James says we should “…count it all joy when you fall into various trials.” (James 1:2) Why such a command from an early church leader? Because with each difficulty in this life, we grow up a little bit more and become more like Jesus. God ultimately turns our hardships into times of learning and growth. Yes, they can be outrageously uncomfortable, but they also teach us to persevere, making us stronger soldiers for Jesus and more effective for His Kingdom. So, bring it, because attitude in suffering is everything.

In the book of Acts, after escaping execution by the religious leaders in Jerusalem, thanks to the wisdom and timely intervention of Gamaliel, an elder and teacher, we read, “So they [the apostles] departed from the presence of the council, rejoicing that they were counted worthy to suffer shame for His name. And daily in the temple, and in every house, they did not cease teaching and preaching Jesus as the Christ.” (Acts 5:41–42) 

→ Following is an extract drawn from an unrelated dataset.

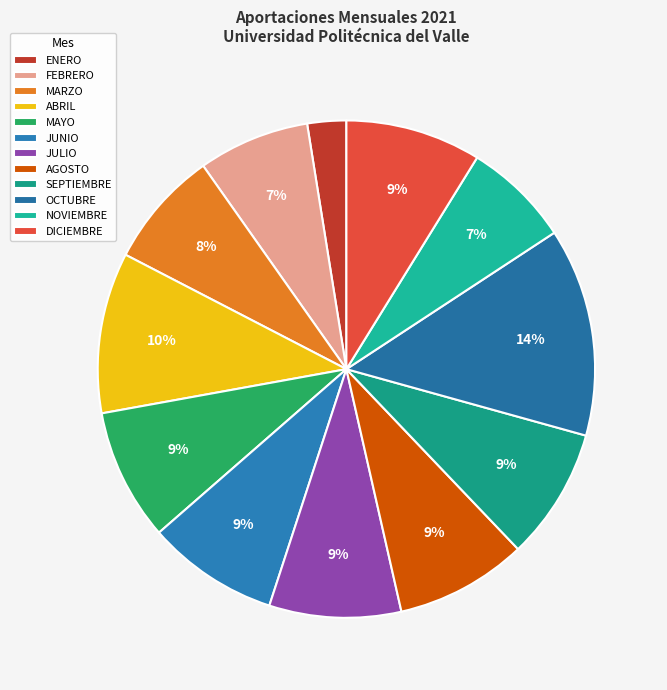

To the nearest percent, what is the difference between the largest and smallest slice percentages?

11%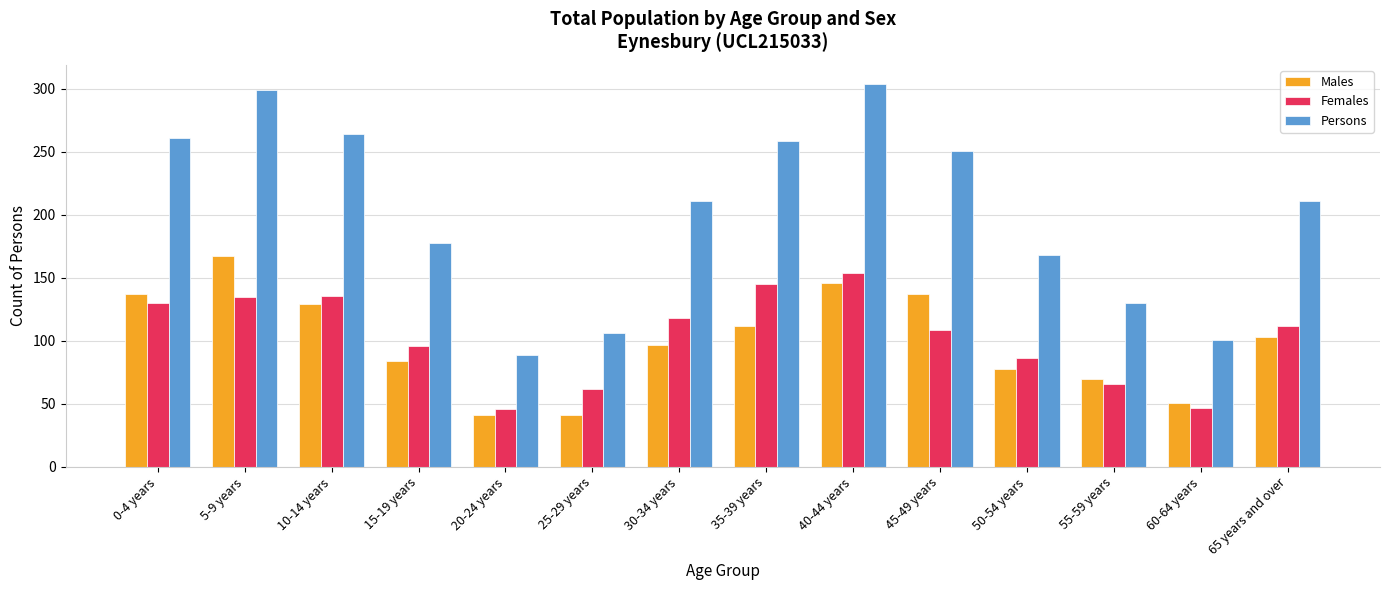

What is the difference between the Females values at 60-64 years and 65 years and over?

65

Suffering did not dissuade them; it lit them on fire with blessed hope as they rejoiced together. It seems they remembered Jesus said it would be difficult, so they knew they were on the right track. (See Romans 5:1-5; John 16:1–4) They did not back down because of the conflict; they rejoiced and continued marching for Jesus and His glory.

Our seasons of difficulty are painful and often heartbreaking, but they are working for our benefit and our witness to others in the end. Paul also writes, “For our light affliction, which is but for a moment, is working for us a far more exceeding and eternal weight of glory, while we do not look at the things which are seen, but at the things which are not seen. For the things which are seen are temporary, but the things which are not seen are eternal.” (2 Corinthians 4:17–18) If we want to lead, we will suffer and often be alone with Jesus as we embrace His cross for ourselves in His name. 

Paul said, “I now rejoice in my sufferings for you, and fill up in my flesh what is lacking in the afflictions of Christ, for the sake of His body, which is the church…” (Colossians 1:24) We suffer as He suffered, but in the end, it is for the sake of another to know Jesus through our witness.